Gaps in fiscal coverage, delays in financial reporting, inconsistencies across administrative data-sets and a weak SUT/input-output table foundation drag down the composite grade even though our National Accounts meet global norms. In other words, India’s GDP gauge is well-designed but the dashboard around it needs an update.
Next year’s base-year revision offers us a window to realign our statistical system with the economy it measures. Five reforms are particularly urgent:
One, create a corporate manufacturing growth index: The ministry of corporate affairs can leverage MCA-21 data-base filings to create a transparent, high-frequency index that bridges the gap between GVA and the IIP. Such an index would track manufacturing, provide markets clarity and reflect significant quarterly variations (often 10-20% across segments).
Two, use the ASUSE to track the informal sector directly: The Annual Survey of Unincorporated Sector Enterprises (ASUSE) offers a basis for direct measurement of informal-sector GVA. Integrating this data with quarterly GDP after the 2026 revision would reduce our reliance on IIP proxies
Three, institutionalize SUTs and reinstate input-output tables: Both these are non-negotiables in advanced statistical systems.
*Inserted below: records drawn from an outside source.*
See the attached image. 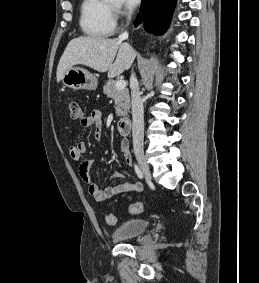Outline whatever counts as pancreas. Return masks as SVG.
<instances>
[{
	"mask_svg": "<svg viewBox=\"0 0 259 283\" xmlns=\"http://www.w3.org/2000/svg\"><path fill=\"white\" fill-rule=\"evenodd\" d=\"M116 81L109 80L105 83L103 87V92L108 98L117 100L115 106V112L117 116H125L128 114L130 109V99L129 91L124 88L122 90H117L115 88Z\"/></svg>",
	"mask_w": 259,
	"mask_h": 283,
	"instance_id": "1",
	"label": "pancreas"
}]
</instances>
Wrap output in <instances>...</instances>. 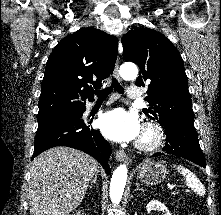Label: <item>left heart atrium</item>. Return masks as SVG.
Returning <instances> with one entry per match:
<instances>
[{"instance_id": "obj_1", "label": "left heart atrium", "mask_w": 221, "mask_h": 215, "mask_svg": "<svg viewBox=\"0 0 221 215\" xmlns=\"http://www.w3.org/2000/svg\"><path fill=\"white\" fill-rule=\"evenodd\" d=\"M99 128L107 138L118 142L131 141L140 135L137 116L122 108L102 115L99 119Z\"/></svg>"}]
</instances>
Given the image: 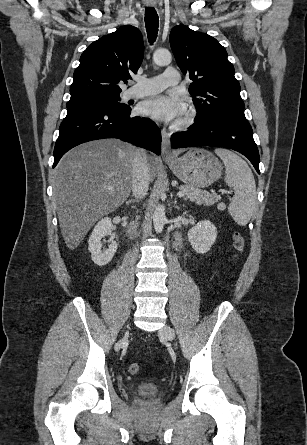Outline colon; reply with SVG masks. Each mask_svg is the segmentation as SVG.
<instances>
[{
    "instance_id": "colon-1",
    "label": "colon",
    "mask_w": 307,
    "mask_h": 445,
    "mask_svg": "<svg viewBox=\"0 0 307 445\" xmlns=\"http://www.w3.org/2000/svg\"><path fill=\"white\" fill-rule=\"evenodd\" d=\"M233 246H234L236 255H240L245 247V240L239 232H236L233 235ZM139 371H140V366L138 363L129 364L128 372L130 374L135 375V374H138Z\"/></svg>"
}]
</instances>
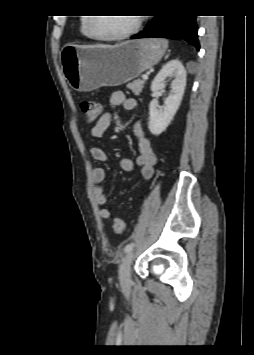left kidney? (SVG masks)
<instances>
[{
    "label": "left kidney",
    "mask_w": 254,
    "mask_h": 355,
    "mask_svg": "<svg viewBox=\"0 0 254 355\" xmlns=\"http://www.w3.org/2000/svg\"><path fill=\"white\" fill-rule=\"evenodd\" d=\"M174 77L171 83V91L164 101L163 109H160L157 99H153L149 106V130L153 135H160L166 130L175 116L186 87V70L178 59L166 63L154 78L151 90L158 93L165 86V80Z\"/></svg>",
    "instance_id": "obj_1"
}]
</instances>
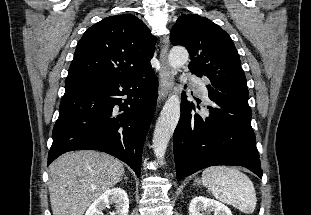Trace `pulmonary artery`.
I'll return each instance as SVG.
<instances>
[{
	"instance_id": "1",
	"label": "pulmonary artery",
	"mask_w": 311,
	"mask_h": 215,
	"mask_svg": "<svg viewBox=\"0 0 311 215\" xmlns=\"http://www.w3.org/2000/svg\"><path fill=\"white\" fill-rule=\"evenodd\" d=\"M191 81L195 85L197 94L204 99H208V90L205 82L197 78H192Z\"/></svg>"
}]
</instances>
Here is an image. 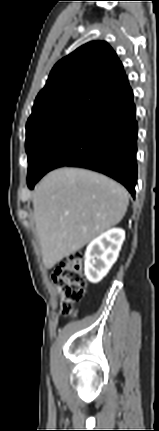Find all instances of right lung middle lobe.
Masks as SVG:
<instances>
[{"label": "right lung middle lobe", "mask_w": 159, "mask_h": 431, "mask_svg": "<svg viewBox=\"0 0 159 431\" xmlns=\"http://www.w3.org/2000/svg\"><path fill=\"white\" fill-rule=\"evenodd\" d=\"M86 118L71 113H55L27 123L25 148L29 162L28 182L39 174L53 145Z\"/></svg>", "instance_id": "right-lung-middle-lobe-1"}]
</instances>
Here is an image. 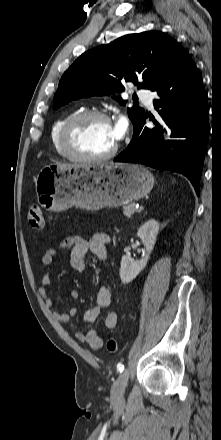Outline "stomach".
Returning <instances> with one entry per match:
<instances>
[{
	"label": "stomach",
	"instance_id": "1",
	"mask_svg": "<svg viewBox=\"0 0 221 440\" xmlns=\"http://www.w3.org/2000/svg\"><path fill=\"white\" fill-rule=\"evenodd\" d=\"M35 184L38 203L49 211L60 212L72 206L96 211L143 198L153 188L154 177L137 164L72 168L49 165L41 169Z\"/></svg>",
	"mask_w": 221,
	"mask_h": 440
}]
</instances>
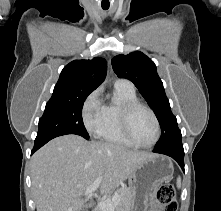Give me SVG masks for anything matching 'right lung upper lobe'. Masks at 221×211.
Here are the masks:
<instances>
[{"label":"right lung upper lobe","instance_id":"cb5924a9","mask_svg":"<svg viewBox=\"0 0 221 211\" xmlns=\"http://www.w3.org/2000/svg\"><path fill=\"white\" fill-rule=\"evenodd\" d=\"M106 72L107 62L103 58L74 60L63 68L52 96L72 97L90 94L104 81Z\"/></svg>","mask_w":221,"mask_h":211}]
</instances>
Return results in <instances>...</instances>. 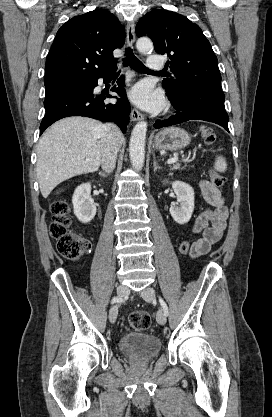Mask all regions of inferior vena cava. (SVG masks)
<instances>
[{"instance_id":"1","label":"inferior vena cava","mask_w":272,"mask_h":417,"mask_svg":"<svg viewBox=\"0 0 272 417\" xmlns=\"http://www.w3.org/2000/svg\"><path fill=\"white\" fill-rule=\"evenodd\" d=\"M102 136V169L110 173L116 165L117 153L120 147V129L111 123L105 124L103 127Z\"/></svg>"}]
</instances>
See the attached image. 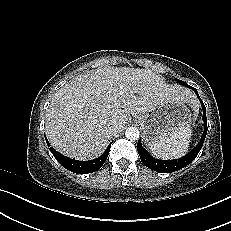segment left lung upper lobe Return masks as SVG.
Segmentation results:
<instances>
[{
	"label": "left lung upper lobe",
	"instance_id": "5c2ea615",
	"mask_svg": "<svg viewBox=\"0 0 231 231\" xmlns=\"http://www.w3.org/2000/svg\"><path fill=\"white\" fill-rule=\"evenodd\" d=\"M179 81V80H178ZM180 82V84H183L184 82L183 81H179Z\"/></svg>",
	"mask_w": 231,
	"mask_h": 231
}]
</instances>
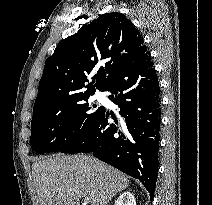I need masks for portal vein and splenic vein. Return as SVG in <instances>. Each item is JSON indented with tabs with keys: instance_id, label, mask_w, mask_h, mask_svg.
I'll return each mask as SVG.
<instances>
[{
	"instance_id": "obj_1",
	"label": "portal vein and splenic vein",
	"mask_w": 212,
	"mask_h": 205,
	"mask_svg": "<svg viewBox=\"0 0 212 205\" xmlns=\"http://www.w3.org/2000/svg\"><path fill=\"white\" fill-rule=\"evenodd\" d=\"M87 203H89V198L88 197L84 198V205H86Z\"/></svg>"
}]
</instances>
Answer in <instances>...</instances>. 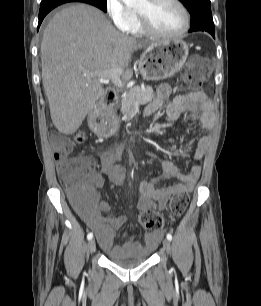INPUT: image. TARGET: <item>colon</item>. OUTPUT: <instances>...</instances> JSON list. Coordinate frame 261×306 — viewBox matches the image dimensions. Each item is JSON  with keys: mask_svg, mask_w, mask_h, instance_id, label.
Masks as SVG:
<instances>
[{"mask_svg": "<svg viewBox=\"0 0 261 306\" xmlns=\"http://www.w3.org/2000/svg\"><path fill=\"white\" fill-rule=\"evenodd\" d=\"M212 70V64L203 57H191L182 72L183 80L187 88L191 91H198ZM94 124L101 126L105 133L112 130V117L108 114V109H102L99 116L95 117ZM83 136L77 138L82 140ZM57 153L64 159L65 163L60 167L61 179L70 188L71 196L75 203L82 204L92 196V190L88 185V167L82 158H69L68 153L72 149V143L67 138L55 141ZM189 202V196L185 192H176L170 200L171 216H181ZM139 224L146 230H159L168 222V217L157 212L147 210L142 212L138 218Z\"/></svg>", "mask_w": 261, "mask_h": 306, "instance_id": "5ec220e1", "label": "colon"}]
</instances>
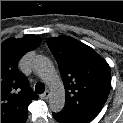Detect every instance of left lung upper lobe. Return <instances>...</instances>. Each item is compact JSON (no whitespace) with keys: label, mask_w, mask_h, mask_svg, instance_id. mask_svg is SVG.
<instances>
[{"label":"left lung upper lobe","mask_w":123,"mask_h":123,"mask_svg":"<svg viewBox=\"0 0 123 123\" xmlns=\"http://www.w3.org/2000/svg\"><path fill=\"white\" fill-rule=\"evenodd\" d=\"M65 87V106L59 112L75 123H89L103 108L111 89L108 63L91 47L69 36L50 38Z\"/></svg>","instance_id":"5c2ea615"}]
</instances>
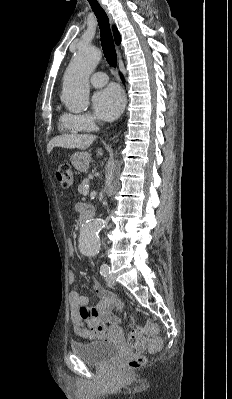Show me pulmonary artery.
Here are the masks:
<instances>
[{
    "mask_svg": "<svg viewBox=\"0 0 232 399\" xmlns=\"http://www.w3.org/2000/svg\"><path fill=\"white\" fill-rule=\"evenodd\" d=\"M92 90H102L103 84H108V77L106 73H103L102 69H97L94 77H92Z\"/></svg>",
    "mask_w": 232,
    "mask_h": 399,
    "instance_id": "pulmonary-artery-1",
    "label": "pulmonary artery"
}]
</instances>
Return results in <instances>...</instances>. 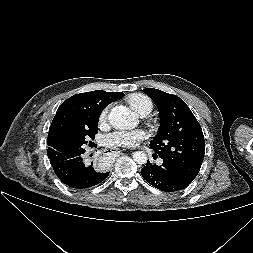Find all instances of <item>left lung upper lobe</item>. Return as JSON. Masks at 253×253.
<instances>
[{
    "mask_svg": "<svg viewBox=\"0 0 253 253\" xmlns=\"http://www.w3.org/2000/svg\"><path fill=\"white\" fill-rule=\"evenodd\" d=\"M142 91L155 102L160 115V126L150 147L160 158L196 177L203 162L205 141L190 108L176 95L153 88Z\"/></svg>",
    "mask_w": 253,
    "mask_h": 253,
    "instance_id": "obj_1",
    "label": "left lung upper lobe"
}]
</instances>
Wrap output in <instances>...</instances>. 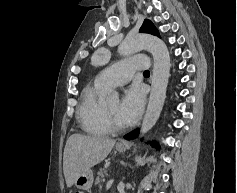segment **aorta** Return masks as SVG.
Here are the masks:
<instances>
[{
	"label": "aorta",
	"instance_id": "obj_1",
	"mask_svg": "<svg viewBox=\"0 0 237 193\" xmlns=\"http://www.w3.org/2000/svg\"><path fill=\"white\" fill-rule=\"evenodd\" d=\"M142 49H147L154 60L149 103L140 129L141 136H144L155 125L161 114L171 64L167 46L156 36L150 34L129 35L119 46L120 54L123 56L136 53ZM113 97L117 98V94H113Z\"/></svg>",
	"mask_w": 237,
	"mask_h": 193
}]
</instances>
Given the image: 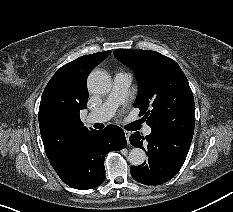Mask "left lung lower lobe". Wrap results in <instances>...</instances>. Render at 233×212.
Instances as JSON below:
<instances>
[{"label": "left lung lower lobe", "mask_w": 233, "mask_h": 212, "mask_svg": "<svg viewBox=\"0 0 233 212\" xmlns=\"http://www.w3.org/2000/svg\"><path fill=\"white\" fill-rule=\"evenodd\" d=\"M192 137L177 133L151 131L146 137L135 132L130 143L147 150L148 160L140 166H132V177L146 185H159L174 177L181 169Z\"/></svg>", "instance_id": "1"}]
</instances>
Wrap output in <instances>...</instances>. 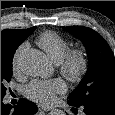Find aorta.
I'll return each instance as SVG.
<instances>
[{"label": "aorta", "mask_w": 115, "mask_h": 115, "mask_svg": "<svg viewBox=\"0 0 115 115\" xmlns=\"http://www.w3.org/2000/svg\"><path fill=\"white\" fill-rule=\"evenodd\" d=\"M22 70L31 76H45L48 73V60L39 50H29L20 57ZM49 115H66L61 109H52Z\"/></svg>", "instance_id": "1"}]
</instances>
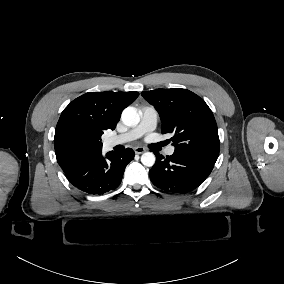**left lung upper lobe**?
<instances>
[{
	"label": "left lung upper lobe",
	"mask_w": 284,
	"mask_h": 284,
	"mask_svg": "<svg viewBox=\"0 0 284 284\" xmlns=\"http://www.w3.org/2000/svg\"><path fill=\"white\" fill-rule=\"evenodd\" d=\"M158 111L162 133H172L175 152L215 163L219 155L217 124L211 109L195 93L180 88L143 91Z\"/></svg>",
	"instance_id": "1"
}]
</instances>
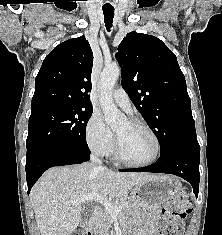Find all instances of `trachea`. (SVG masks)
<instances>
[{
	"instance_id": "trachea-1",
	"label": "trachea",
	"mask_w": 222,
	"mask_h": 235,
	"mask_svg": "<svg viewBox=\"0 0 222 235\" xmlns=\"http://www.w3.org/2000/svg\"><path fill=\"white\" fill-rule=\"evenodd\" d=\"M104 22L106 29L110 32L114 18V8H103Z\"/></svg>"
}]
</instances>
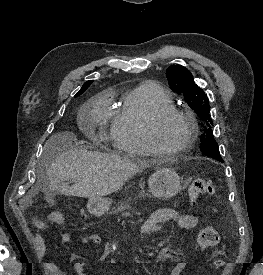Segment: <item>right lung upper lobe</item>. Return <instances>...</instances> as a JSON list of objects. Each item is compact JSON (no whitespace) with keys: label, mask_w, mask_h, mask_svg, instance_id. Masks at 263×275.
<instances>
[{"label":"right lung upper lobe","mask_w":263,"mask_h":275,"mask_svg":"<svg viewBox=\"0 0 263 275\" xmlns=\"http://www.w3.org/2000/svg\"><path fill=\"white\" fill-rule=\"evenodd\" d=\"M92 82H93L92 80H91V81L85 82L84 85H83V87L81 88L80 91L84 90L86 87L88 88ZM80 91H79V92H80ZM79 92H78V93H79ZM78 93H77V94H78Z\"/></svg>","instance_id":"cb5924a9"}]
</instances>
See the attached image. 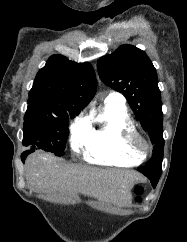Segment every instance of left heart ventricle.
<instances>
[{
  "mask_svg": "<svg viewBox=\"0 0 187 242\" xmlns=\"http://www.w3.org/2000/svg\"><path fill=\"white\" fill-rule=\"evenodd\" d=\"M137 147H138V149H139L140 151H144V150H145V147H144V145H143L141 142H138V143H137Z\"/></svg>",
  "mask_w": 187,
  "mask_h": 242,
  "instance_id": "obj_1",
  "label": "left heart ventricle"
}]
</instances>
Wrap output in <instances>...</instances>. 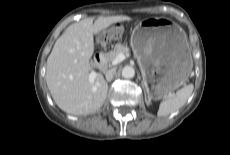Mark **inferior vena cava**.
I'll return each instance as SVG.
<instances>
[{
    "instance_id": "1",
    "label": "inferior vena cava",
    "mask_w": 230,
    "mask_h": 155,
    "mask_svg": "<svg viewBox=\"0 0 230 155\" xmlns=\"http://www.w3.org/2000/svg\"><path fill=\"white\" fill-rule=\"evenodd\" d=\"M115 72H116L115 69H111V70L107 71L106 75H105L106 80L111 81L113 79V77H114Z\"/></svg>"
}]
</instances>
They reconcile production, expenditure and income accounts, remove discrepancies and support GDP interpretability.
Four, update deflators: For more accurate estimation of real GDP growth, we should employ a broad suite of producer price indices that includes a producer price index (PPI) for goods and services, both for inputs and outputs (industry-wise where needed). The WPI alone will not suffice.
Five, invest in statistical capacity: Inter-agency platforms, modern IT systems, data engineers and other skilled statistical staff form the backbone of reliable measurement. We must strengthen it.
A modern economy needs a modern statistical system. Today, corporate performance looks strong but we have no dedicated index to track it; deflators skew interpretation; discrepancies widen because our reconciliation tools are outdated; and the informal sector is estimated through proxies never designed for that role.
None of this discredits India’s GDP, but it does constrain how precisely we can read the economy. India’s ambitions demand sharper statistical clarity. The 2026 base-year revision is a chance to upgrade the system for the next decade. If we get it right, our data confidence will rise to match the economy’s maturity.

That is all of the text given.